A cruzinha de madeira podre resiste fincada na lama. Os anjos de bronze esqueceram do Campo Santo. O coveiro luta com a terra, camponês plantando batatas. Números, códigos de barras e mercadorias. A múmia e os despojos. A chuva fina encharca a despedida. A fome do meio-dia. A bota embarrada apressa a extrema-unção do trabalhador.

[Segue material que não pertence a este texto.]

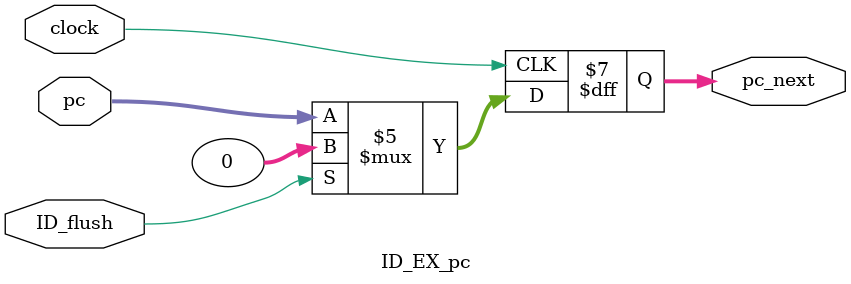
<source format=v>
`timescale 1ns / 1ps

module ID_EX(
    input clock, 
    input ID_flush,
    input [63:0] ReadDataIn1, 
    input [63:0] ReadDataIn2,
    input [31:0] instru,
    output reg [63:0] ReadDataOut1,
    output reg [63:0] ReadDataOut2,
    output reg [4:0] Rs1,
    output reg [4:0] Rs2,
    output reg [4:0] Rd
);

initial
begin
    ReadDataOut1 = 0;
    ReadDataOut2 = 0;
    Rs1 = 0;
    Rs2 = 0;
    Rd = 0;
end

always @(posedge clock)
begin
    if (ID_flush == 1) begin
        ReadDataOut1 = 0;
        ReadDataOut2 = 0;
        Rs1 = 0;
        Rs2 = 0;
        Rd = 0;
    end else begin
        ReadDataOut1 = ReadDataIn1;
        ReadDataOut2 = ReadDataIn2;
        Rs1 = instru[19:15];
        Rs2 = instru[24:20];
        Rd = instru[11:7];
    end

    $display("ID_flush = 0x%H", ID_flush);
    // $display("ReadDataOut1 = 0x%H", ReadDataOut1);
    // $display("ReadDataOut2 = 0x%H", ReadDataOut2);
    // $display("Rs1 = 0x%H", Rs1);
    // $display("Rs2 = 0x%H", Rs2);
    // $display("Rd = 0x%H", Rd);
end

endmodule

module ID_EX_control(
    input clock,
    input ID_flush,
    input i_Branch,
    input i_MemRead,
    input i_MemtoReg,
    input i_MemWrite,
    input i_ALUSrc,
    input i_RegWrite,
    input i_Jump,
    input [3:0] i_ALUcontrol,
    output reg o_Branch,
    output reg o_MemRead,
    output reg o_MemtoReg,
    output reg o_MemWrite,
    output reg o_ALUSrc,
    output reg o_RegWrite,
    output reg o_Jump,
    output reg [3:0] o_ALUcontrol
);

    initial
    begin
        o_Branch = 0;
        o_MemRead = 0;
        o_MemtoReg = 0;
        o_MemWrite = 0;
        o_ALUSrc = 0;
        o_RegWrite = 0;
        o_Jump = 0;
        o_ALUcontrol = 0;
    end

    always @(posedge clock)
    begin
        if (ID_flush == 0) begin
            o_Branch = i_Branch;
            o_MemRead = i_MemRead;
            o_MemtoReg = i_MemtoReg;
            o_MemWrite = i_MemWrite;
            o_ALUSrc = i_ALUSrc;
            o_RegWrite = i_RegWrite;
            o_Jump = i_Jump;
            o_ALUcontrol = i_ALUcontrol;
        end else begin
            o_Branch = 0;
            o_MemRead = 0;
            o_MemtoReg = 0;
            o_MemWrite = 0;
            o_ALUSrc = 0;
            o_RegWrite = 0;
            o_Jump = 0;
            o_ALUcontrol = 0;
        end
    end

endmodule


module ID_EX_imme(
    input clock,
    input ID_flush,
    input [63:0] immediate,
    output reg [63:0] immediate_out
);

    initial
    begin
        immediate_out = 0;
    end

    always @(posedge clock)
    begin
        if (ID_flush == 0) begin
            immediate_out = immediate;
        end else begin
            immediate_out = 0;
        end

        // $display("ID_flush: 0x%H", ID_flush);
        // $display("immediate: 0x%H", immediate);
        // $display("immediate_out: 0x%H", immediate_out);
    end

endmodule


module ID_EX_pc(
    input clock,
    input ID_flush,
    input [31:0] pc,
    output reg [31:0] pc_next
);

initial
begin
    pc_next = 0;
end

always @(posedge clock)
begin
    if (ID_flush == 0) begin
        pc_next = pc;
    end else begin
        pc_next = 0;
    end
end

endmodule


</source>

Os vermes têm apetite, ricos e pobres são alimento. No Olimpo, o mármore é branco. Coroas de flores. Médicos, engenheiros, políticos protegem as reputações. Placas de reconhecimento. No Campo Santo, não há corpo, há obrigação para outro trabalhador. Todos carregam uma cruz, a mesma cruz em lados opostos. Um buraco, um caixão. Só o coveiro a tapar o lote que um dia será o seu, pai indiferente que vela o sono do filho pródigo. Os anjos de bronze não pousaram no Campo Santo.
O coveiro guarda as ferramentas. Vai concretar o destino de outro nas catacumbas, espigões de ossos acumulados. Nunca sabia o nome de quem enterrava. Contava as oito horas, esperava o tíquete refeição e o dinheiro para pagar a conta da luz. O quanto os ombros pudessem cavar, cavava. Esburacava junto o próprio peito, calejava a esperança. Ser ou não ser. Ao pobre resta o silêncio capital de não ser, em meio às batatas.
Jeison Karnal
Jornalista e escritor, autor de O Negociador de Reféns (2014).